Klopfer took out Stephanie and Mike Kusibab from Chicago along with their son Jason Wednesday, Nov. 25. With a late start, not leaving until mid-morning, the group caught black drum, snapper and flounder off some docks. Then, action picked up after Klopfer netted a well full of bait and started chumming.
"It was basically 'fish on!' for the next 45 minutes as the chum drew the fish in. Most of the fish were jack crevelle but a few small snook and snapper were mixed in as well,” says Klopfer.
Captain Roy String
Capt. String took out Scott, Dale and Aidan Conner Saturday, Nov. 28. They started their trip on the beach looking for Spanish mackerel and bonita. After a little bit they went a couple miles offshore to a ledge. They started catching mackerel, a few grunts and small reef fish. Then, Dale hooked a big fish. Fighting for about 15 minutes, the fish turned out to be a 25 to 30 pound redfish. A minute later, Scott hooked an even larger one, around 30 to 35 pounds. On the way, Aidan landed a nice Tripletail and had another tripletail on.
December fishing forecast according to Capt. Grassett
According to Capt. Grassett you may find reds along with trout concentrated in potholes, along the edges of bars or tailing on shallow grass flats on negative low tides this month.
This is a good month for catch and release snook, as the season ended Dec. 1. However, if the water dips below 60 degrees, the snook might be too stressed to be a viable target species. Docks that have a good tidal flow and deep water under them should have steady action.
There should be still good action in the gulf with Spanish mackerel, blues, false albacore and tripletail.

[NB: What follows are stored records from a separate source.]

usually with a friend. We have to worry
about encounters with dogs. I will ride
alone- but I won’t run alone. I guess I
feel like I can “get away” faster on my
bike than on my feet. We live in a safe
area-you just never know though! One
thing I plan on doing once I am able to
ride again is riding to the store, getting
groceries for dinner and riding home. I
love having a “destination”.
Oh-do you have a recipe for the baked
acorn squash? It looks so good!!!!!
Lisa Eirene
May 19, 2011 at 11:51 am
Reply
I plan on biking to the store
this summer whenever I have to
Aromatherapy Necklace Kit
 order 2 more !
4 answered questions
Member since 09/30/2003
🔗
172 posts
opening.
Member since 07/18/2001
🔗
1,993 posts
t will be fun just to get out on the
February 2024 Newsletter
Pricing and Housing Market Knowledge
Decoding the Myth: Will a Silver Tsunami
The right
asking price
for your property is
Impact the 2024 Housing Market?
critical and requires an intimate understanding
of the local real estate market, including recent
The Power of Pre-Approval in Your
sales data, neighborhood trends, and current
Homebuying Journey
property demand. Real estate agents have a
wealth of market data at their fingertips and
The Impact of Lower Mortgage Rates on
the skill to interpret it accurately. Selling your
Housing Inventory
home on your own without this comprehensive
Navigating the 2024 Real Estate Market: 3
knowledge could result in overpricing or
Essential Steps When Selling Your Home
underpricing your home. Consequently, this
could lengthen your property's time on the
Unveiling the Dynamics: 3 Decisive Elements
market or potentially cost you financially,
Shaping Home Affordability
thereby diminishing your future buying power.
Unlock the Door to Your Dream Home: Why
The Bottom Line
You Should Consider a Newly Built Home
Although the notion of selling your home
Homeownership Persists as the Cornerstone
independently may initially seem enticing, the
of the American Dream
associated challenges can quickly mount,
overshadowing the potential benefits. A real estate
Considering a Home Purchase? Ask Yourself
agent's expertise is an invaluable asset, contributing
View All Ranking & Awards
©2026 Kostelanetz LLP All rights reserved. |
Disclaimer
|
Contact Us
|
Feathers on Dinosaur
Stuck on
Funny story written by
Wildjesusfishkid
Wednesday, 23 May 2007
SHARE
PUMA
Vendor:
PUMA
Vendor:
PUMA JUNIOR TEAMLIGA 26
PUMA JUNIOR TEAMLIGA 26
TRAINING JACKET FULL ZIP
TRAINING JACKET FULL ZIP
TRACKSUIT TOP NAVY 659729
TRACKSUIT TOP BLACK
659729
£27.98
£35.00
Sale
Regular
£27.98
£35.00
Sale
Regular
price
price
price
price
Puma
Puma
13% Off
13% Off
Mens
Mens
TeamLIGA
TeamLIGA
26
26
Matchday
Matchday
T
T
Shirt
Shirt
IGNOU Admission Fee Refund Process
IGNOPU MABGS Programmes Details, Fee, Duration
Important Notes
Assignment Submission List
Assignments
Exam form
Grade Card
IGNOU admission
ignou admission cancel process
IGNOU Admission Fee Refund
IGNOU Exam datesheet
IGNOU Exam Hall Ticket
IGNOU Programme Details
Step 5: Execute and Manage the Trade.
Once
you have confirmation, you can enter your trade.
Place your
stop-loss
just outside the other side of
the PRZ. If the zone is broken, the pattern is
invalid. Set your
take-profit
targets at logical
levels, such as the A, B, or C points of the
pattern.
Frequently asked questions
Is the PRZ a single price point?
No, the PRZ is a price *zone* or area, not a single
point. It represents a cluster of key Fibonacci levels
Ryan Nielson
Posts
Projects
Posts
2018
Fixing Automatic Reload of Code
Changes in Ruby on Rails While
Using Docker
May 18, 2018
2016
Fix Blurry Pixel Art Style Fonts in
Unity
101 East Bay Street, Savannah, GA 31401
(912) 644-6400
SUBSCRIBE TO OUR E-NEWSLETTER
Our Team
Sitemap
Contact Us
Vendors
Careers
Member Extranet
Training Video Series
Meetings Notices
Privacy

Rough and cold water later in the month may slow the action and move fish south, or further offshore. Terns diving or hovering low over the surface indicate false albacore, blues, and mackerel may be feeding on the surface. Once you find them, top water plugs or CAL jigs with shad tails will do well. Fly angles should use glass minnow fly patterns, poppers or crease flies.
Add wire or a heavy fluorocarbon to your leader when blues and mackerel are around. Look for tripletail around crab trap floats or channel markers. If you find them, make your first shot count since they will be tough to catch once they know you are there.